Jackson pulsó el botón del ascensor y miró a Katie.
Ella levantó las cejas.
– Entonces… Ariel es una ex novia.
– ¿Cómo lo sabes?
– Los hombres no suelen tener el número de una pastelera grabado en la lista de marcación rápida.
– Está en mi lista de contactos. Es distinto.
– Pero se le parece.
Se abrieron las puertas y entraron en el ascensor. Katie apretó el botón del cuarto piso.
– ¿Acabasteis mal? -preguntó.
– No, la verdad es que fue muy fácil. Ella me dejó. Yo pensé que estaba destrozado, pero no fue así -se había recuperado tan rápidamente de la ruptura que había llegado a la conclusión de que estaban mejor siendo amigos.
– Supongo que eso es preferible a pasarse meses llorando por alguien.
Él la miró.
– ¿Eres de las que se pasan meses llorando?
– Bueno, he estado un poco deprimida un par de veces en mi vida, pero pasarme meses llorando, eso nunca.

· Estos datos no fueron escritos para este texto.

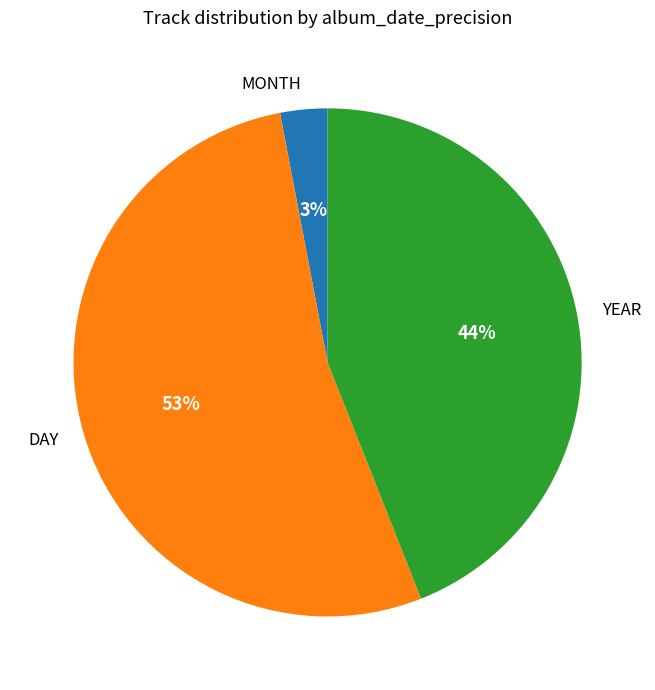

Rank the categories by value from highest to lowest.

DAY, YEAR, MONTH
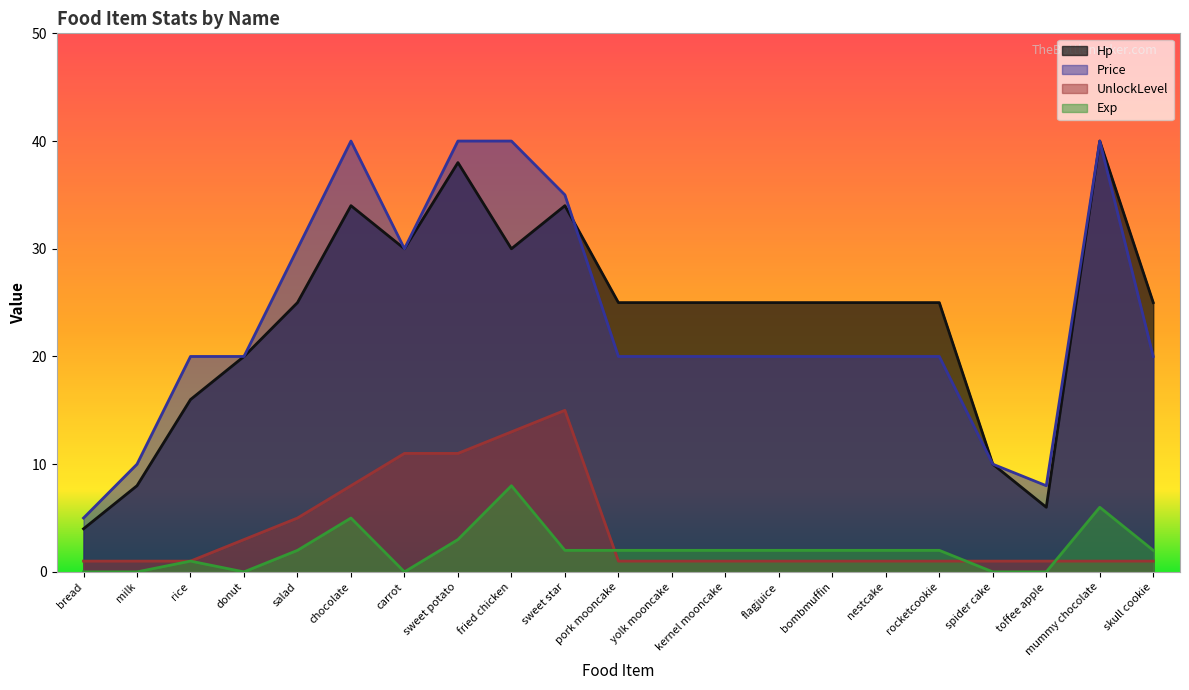

What value does the Exp series have at kernel mooncake?

2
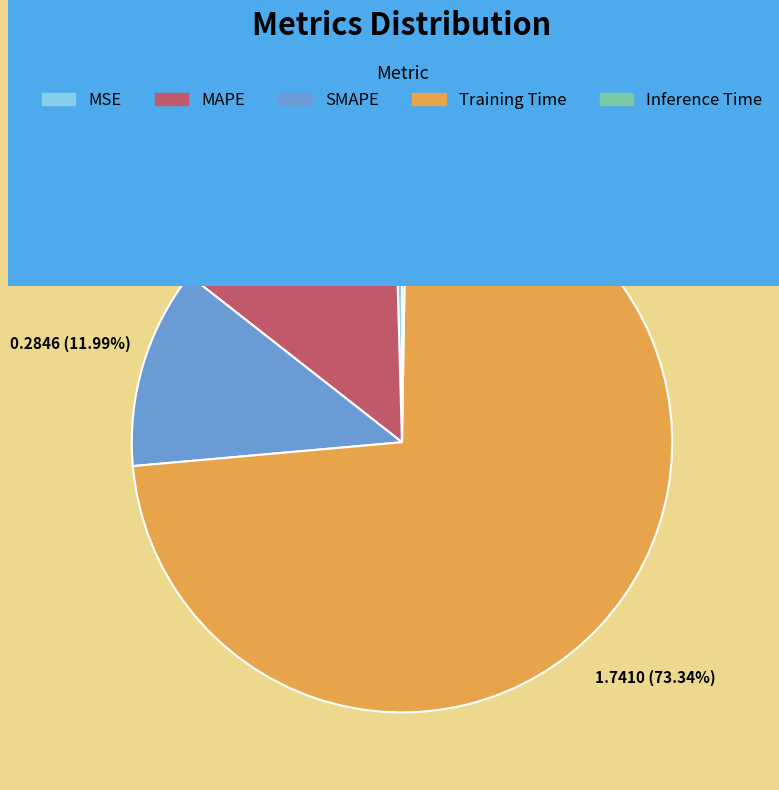

Is it true that MAPE is 14% of the pie?

True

El ascensor se detuvo y salieron. Katie lo condujo hacia su habitación.
– La mía está enfrente -dijo.
Él miró la puerta y luego la miró a ella.
– ¿Puedo fiarme de ti? -preguntó.
Katie sonrió.
– Si hubieras sido tan divertido hace catorce años, no habría amenazado con darte una paliza.
– Si hubiera sido así hace catorce años, habría querido que lo intentaras.
Se miraron el uno al otro. Katie parpadeó primero; después, miró su reloj.
– Este disparate empieza dentro de una hora -dijo-. Prepárate.
– No me asusto fácilmente. Además, te tendré a ti para protegerme.
– Reza por que la tía Tully no se fije en ti.
– Puedo arreglármelas con la tía Tully.
– Eso dices ahora -dijo Katie por encima del hombro mientras se alejaba.